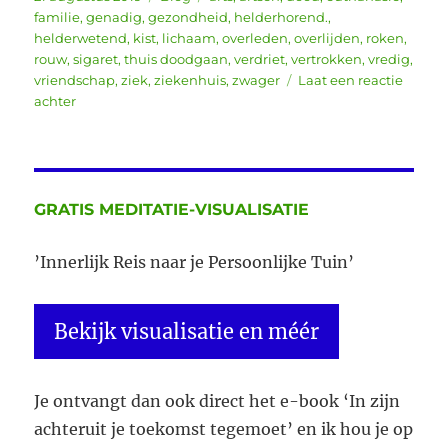
op
familie
,
genadig
,
gezondheid
,
helderhorend.
,
helderwetend
,
kist
,
lichaam
,
overleden
,
overlijden
,
roken
,
rouw
,
sigaret
,
thuis doodgaan
,
verdriet
,
vertrokken
,
vredig
,
vriendschap
,
ziek
,
ziekenhuis
,
zwager
Laat een reactie
op
achter
Je
weet
nooit
wanneer
iets
GRATIS MEDITATIE-VISUALISATIE
voor
het
’Innerlijk Reis naar je Persoonlijke Tuin’
laatst
is
Bekijk visualisatie en méér
Je ontvangt dan ook direct het e-book ‘In zijn
achteruit je toekomst tegemoet’ en ik hou je op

### JOB
The copy you write must hold every record verbatim and none of the pictures.

### TASK ANSWER
op
familie
,
genadig
,
gezondheid
,
helderhorend.
,
helderwetend
,
kist
,
lichaam
,
overleden
,
overlijden
,
roken
,
rouw
,
sigaret
,
thuis doodgaan
,
verdriet
,
vertrokken
,
vredig
,
vriendschap
,
ziek
,
ziekenhuis
,
zwager
Laat een reactie
op
achter
Je
weet
nooit
wanneer
iets
GRATIS MEDITATIE-VISUALISATIE
voor
het
’Innerlijk Reis naar je Persoonlijke Tuin’
laatst
is
Bekijk visualisatie en méér
Je ontvangt dan ook direct het e-book ‘In zijn
achteruit je toekomst tegemoet’ en ik hou je op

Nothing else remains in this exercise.